• **Provided data**
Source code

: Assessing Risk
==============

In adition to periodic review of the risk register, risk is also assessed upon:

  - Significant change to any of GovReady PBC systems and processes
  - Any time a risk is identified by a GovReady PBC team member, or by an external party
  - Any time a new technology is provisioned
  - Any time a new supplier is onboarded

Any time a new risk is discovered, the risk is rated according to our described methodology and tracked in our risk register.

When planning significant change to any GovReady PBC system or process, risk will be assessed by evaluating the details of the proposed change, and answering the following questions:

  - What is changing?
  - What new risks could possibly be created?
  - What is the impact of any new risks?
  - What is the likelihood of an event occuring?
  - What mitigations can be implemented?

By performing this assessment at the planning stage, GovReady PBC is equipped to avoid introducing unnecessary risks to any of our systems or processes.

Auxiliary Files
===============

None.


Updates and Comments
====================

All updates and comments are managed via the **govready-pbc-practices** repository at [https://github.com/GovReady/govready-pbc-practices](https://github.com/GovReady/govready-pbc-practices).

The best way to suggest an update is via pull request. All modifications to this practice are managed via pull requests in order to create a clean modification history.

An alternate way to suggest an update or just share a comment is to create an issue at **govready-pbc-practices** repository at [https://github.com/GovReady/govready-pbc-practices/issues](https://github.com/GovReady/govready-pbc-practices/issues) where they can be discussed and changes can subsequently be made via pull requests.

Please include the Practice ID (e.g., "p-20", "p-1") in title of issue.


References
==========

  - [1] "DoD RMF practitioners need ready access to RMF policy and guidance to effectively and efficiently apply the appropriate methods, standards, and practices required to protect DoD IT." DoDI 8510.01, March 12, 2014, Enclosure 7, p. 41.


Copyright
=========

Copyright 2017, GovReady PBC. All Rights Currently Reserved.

• **What the exercise asks**
Copy out the records above without altering anything.

• **Task output**
Source code

: Assessing Risk
==============

In adition to periodic review of the risk register, risk is also assessed upon:

  - Significant change to any of GovReady PBC systems and processes
  - Any time a risk is identified by a GovReady PBC team member, or by an external party
  - Any time a new technology is provisioned
  - Any time a new supplier is onboarded

Any time a new risk is discovered, the risk is rated according to our described methodology and tracked in our risk register.

When planning significant change to any GovReady PBC system or process, risk will be assessed by evaluating the details of the proposed change, and answering the following questions:

  - What is changing?
  - What new risks could possibly be created?
  - What is the impact of any new risks?
  - What is the likelihood of an event occuring?
  - What mitigations can be implemented?

By performing this assessment at the planning stage, GovReady PBC is equipped to avoid introducing unnecessary risks to any of our systems or processes.

Auxiliary Files
===============

None.


Updates and Comments
====================

All updates and comments are managed via the **govready-pbc-practices** repository at [https://github.com/GovReady/govready-pbc-practices](https://github.com/GovReady/govready-pbc-practices).

The best way to suggest an update is via pull request. All modifications to this practice are managed via pull requests in order to create a clean modification history.

An alternate way to suggest an update or just share a comment is to create an issue at **govready-pbc-practices** repository at [https://github.com/GovReady/govready-pbc-practices/issues](https://github.com/GovReady/govready-pbc-practices/issues) where they can be discussed and changes can subsequently be made via pull requests.

Please include the Practice ID (e.g., "p-20", "p-1") in title of issue.


References
==========

  - [1] "DoD RMF practitioners need ready access to RMF policy and guidance to effectively and efficiently apply the appropriate methods, standards, and practices required to protect DoD IT." DoDI 8510.01, March 12, 2014, Enclosure 7, p. 41.


Copyright
=========

Copyright 2017, GovReady PBC. All Rights Currently Reserved.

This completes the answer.